Trade negotiations have been arduous, with only two pacts agreed over the last three months.  A deal with the U.K., with which America has a trade surplus, was thin.  It left a 10% tariff in place on British exports.  Vietnamese exports to the U.S., reportedly, will be tariffed at a 20% rate.  Transshipments will be taxed 40%, a move aimed at preventing Chinese goods from being rerouted to evade U.S. tariffs.

The trade war drama is raising real costs.

The 14 nations facing threats of higher tariffs accounted for $460 billion or around 10% of total U.S. imports in 2024.  Raising levies to 25%-40% would push the U.S. average effective tariff rate up by a full percentage point to about 17%, the highest in nearly a century.

Tariffs are starting to bite.  Amid persistent uncertainty, pessimism has crept into both business and consumer surveys.  German and Japanese automobile shipments to the U.S. dropped 25% each in May.  China’s producer price index declined further to its weakest reading in almost two years in June.  Deflationary pressures in China are only going to worsen further, with the U.S administration turning its focus to curbing the rerouting of Chinese goods.

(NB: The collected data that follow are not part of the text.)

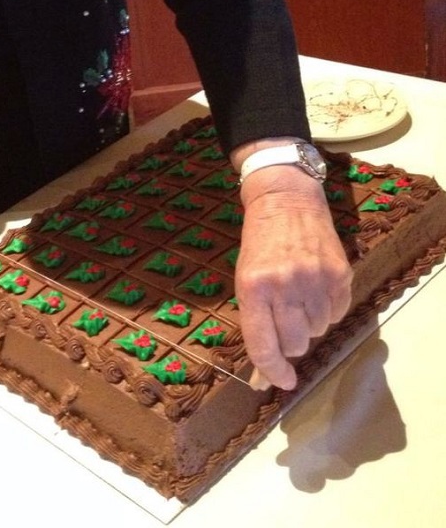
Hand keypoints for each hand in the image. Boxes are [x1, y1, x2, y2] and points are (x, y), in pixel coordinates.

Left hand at [231, 142, 351, 389]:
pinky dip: (327, 310)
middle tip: (285, 319)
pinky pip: (337, 314)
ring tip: (299, 294)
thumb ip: (256, 322)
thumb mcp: (245, 279)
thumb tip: (264, 374)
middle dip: (290, 341)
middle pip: (295, 344)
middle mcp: (284, 285)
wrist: (286, 201)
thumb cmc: (259, 244)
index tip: (281, 382)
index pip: (264, 344)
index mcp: (253, 287)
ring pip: (317, 331)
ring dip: (309, 323)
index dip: (272, 371)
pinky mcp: (340, 274)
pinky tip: (315, 287)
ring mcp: (315, 279)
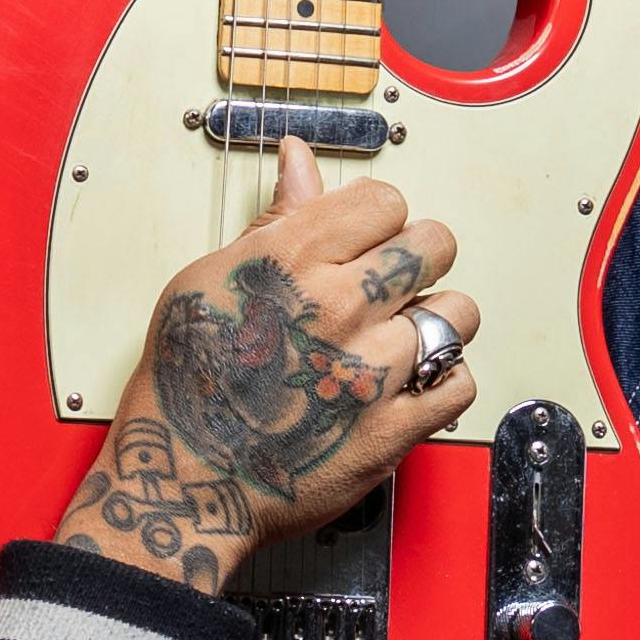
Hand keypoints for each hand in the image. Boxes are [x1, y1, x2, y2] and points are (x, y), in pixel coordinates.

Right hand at [61, 162, 480, 592]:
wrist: (181, 480)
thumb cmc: (186, 384)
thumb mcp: (209, 279)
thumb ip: (275, 219)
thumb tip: (301, 159)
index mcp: (290, 259)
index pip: (386, 200)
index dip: (379, 220)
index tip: (365, 244)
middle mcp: (338, 306)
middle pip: (434, 244)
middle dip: (416, 260)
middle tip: (390, 289)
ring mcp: (370, 370)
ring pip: (457, 312)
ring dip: (436, 322)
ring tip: (400, 340)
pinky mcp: (391, 429)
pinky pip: (459, 383)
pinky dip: (441, 383)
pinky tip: (407, 386)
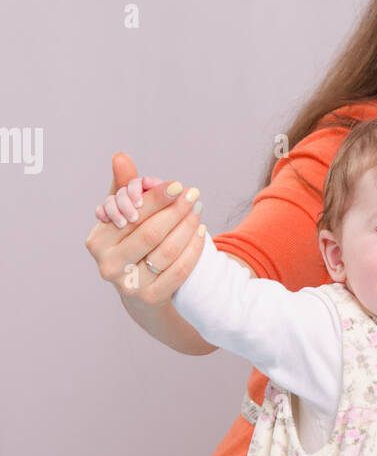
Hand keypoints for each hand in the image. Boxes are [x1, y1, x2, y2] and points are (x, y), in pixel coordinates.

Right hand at [85, 151, 206, 302]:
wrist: (141, 291)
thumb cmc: (132, 245)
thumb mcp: (126, 217)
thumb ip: (123, 187)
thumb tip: (120, 157)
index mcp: (97, 241)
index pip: (132, 215)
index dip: (156, 198)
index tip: (178, 185)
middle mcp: (108, 265)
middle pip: (150, 232)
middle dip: (175, 211)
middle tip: (193, 196)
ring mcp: (129, 285)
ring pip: (167, 250)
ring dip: (187, 227)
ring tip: (197, 211)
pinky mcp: (151, 298)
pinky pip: (180, 269)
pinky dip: (193, 249)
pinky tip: (200, 232)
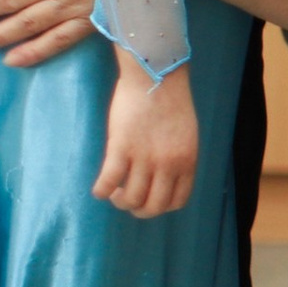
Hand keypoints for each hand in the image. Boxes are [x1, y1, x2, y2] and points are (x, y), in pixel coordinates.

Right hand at [96, 58, 195, 217]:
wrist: (156, 76)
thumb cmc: (171, 102)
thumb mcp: (187, 135)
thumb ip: (179, 157)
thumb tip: (165, 177)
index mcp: (187, 161)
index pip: (177, 201)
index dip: (160, 206)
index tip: (149, 198)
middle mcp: (169, 164)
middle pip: (153, 207)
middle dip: (138, 210)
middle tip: (127, 198)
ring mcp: (145, 157)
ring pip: (130, 199)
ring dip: (119, 201)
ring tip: (114, 191)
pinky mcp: (121, 148)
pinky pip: (108, 182)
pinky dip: (101, 191)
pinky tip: (99, 188)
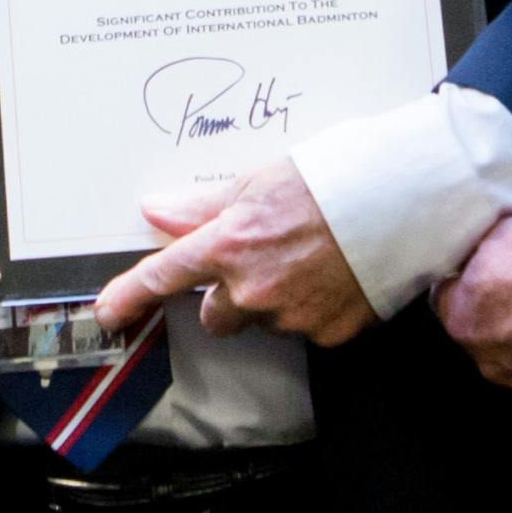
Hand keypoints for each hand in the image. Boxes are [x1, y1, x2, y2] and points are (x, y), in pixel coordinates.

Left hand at [92, 159, 375, 345]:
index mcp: (231, 244)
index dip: (131, 295)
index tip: (108, 312)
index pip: (166, 276)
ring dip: (274, 300)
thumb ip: (205, 207)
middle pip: (216, 314)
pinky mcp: (329, 335)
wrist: (403, 198)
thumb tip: (158, 210)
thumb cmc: (332, 177)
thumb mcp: (259, 181)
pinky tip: (335, 276)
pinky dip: (313, 309)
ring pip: (263, 321)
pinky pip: (305, 329)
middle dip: (229, 295)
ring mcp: (292, 317)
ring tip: (310, 258)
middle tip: (263, 258)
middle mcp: (254, 289)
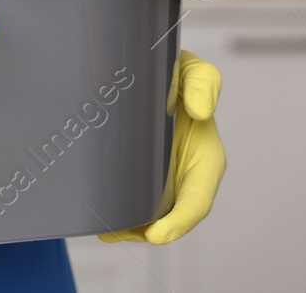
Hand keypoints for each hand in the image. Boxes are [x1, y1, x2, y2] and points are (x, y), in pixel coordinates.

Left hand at [101, 51, 226, 244]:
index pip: (197, 200)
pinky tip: (99, 218)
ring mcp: (163, 177)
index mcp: (206, 158)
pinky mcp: (140, 172)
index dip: (179, 222)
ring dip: (130, 226)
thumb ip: (203, 83)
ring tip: (105, 230)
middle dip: (146, 230)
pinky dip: (120, 211)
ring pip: (149, 211)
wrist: (152, 73)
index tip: (157, 235)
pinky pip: (133, 197)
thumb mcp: (194, 71)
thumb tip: (200, 111)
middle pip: (170, 215)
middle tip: (116, 233)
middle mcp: (186, 174)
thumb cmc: (177, 75)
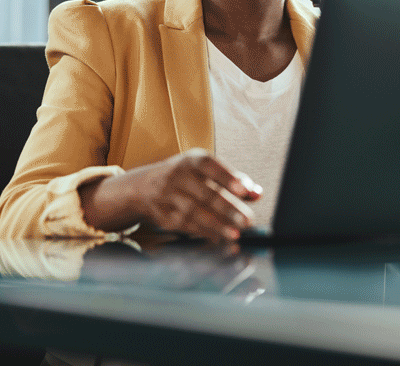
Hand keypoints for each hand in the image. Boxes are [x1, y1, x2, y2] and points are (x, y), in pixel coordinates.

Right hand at [82, 149, 261, 241]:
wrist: (143, 187)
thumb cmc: (184, 177)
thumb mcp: (205, 171)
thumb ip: (234, 181)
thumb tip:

Higher tariffs on countries like Vietnam and Brazil will also raise prices of a range of consumer goods in the United States.  Vietnam is a major supplier of electronics like smartphones.  Around one-third of the coffee consumed in America comes from Brazil.

 

exhibit1-comparison of annual u.s. stock market returns

 

Save Vietnam, the U.S. has not struck a permanent agreement with any of its top ten trading or import partners.  The clock is ticking on the fragile U.S.-China trade truce, set to expire on August 12.  The prospects of a long-term deal between the world’s two largest economies are slim as barriers remain high.  Japan is reluctant to open up its politically-sensitive rice market and is seeking concessions for its economically vital auto industry.  The U.S. is reportedly closing in on a skeletal deal with other major trading partners like the European Union and India.

Stop-gap deals won’t mark the end of the trade war.  New pacts may be limited in scope, leaving many specifics to be negotiated later.  The limited “Phase One” trade deal between the U.S. and China during Trump’s first term took two years of negotiations in a less combative environment.  Those still hoping that tariff uncertainty will vanish anytime soon are in for further disappointment.

We’ll remain tuned in to the long, drawn-out trade war drama.  Plot twists will be inevitable.  But unlike in television shows, the real-life consequences of these twists will not be entertaining.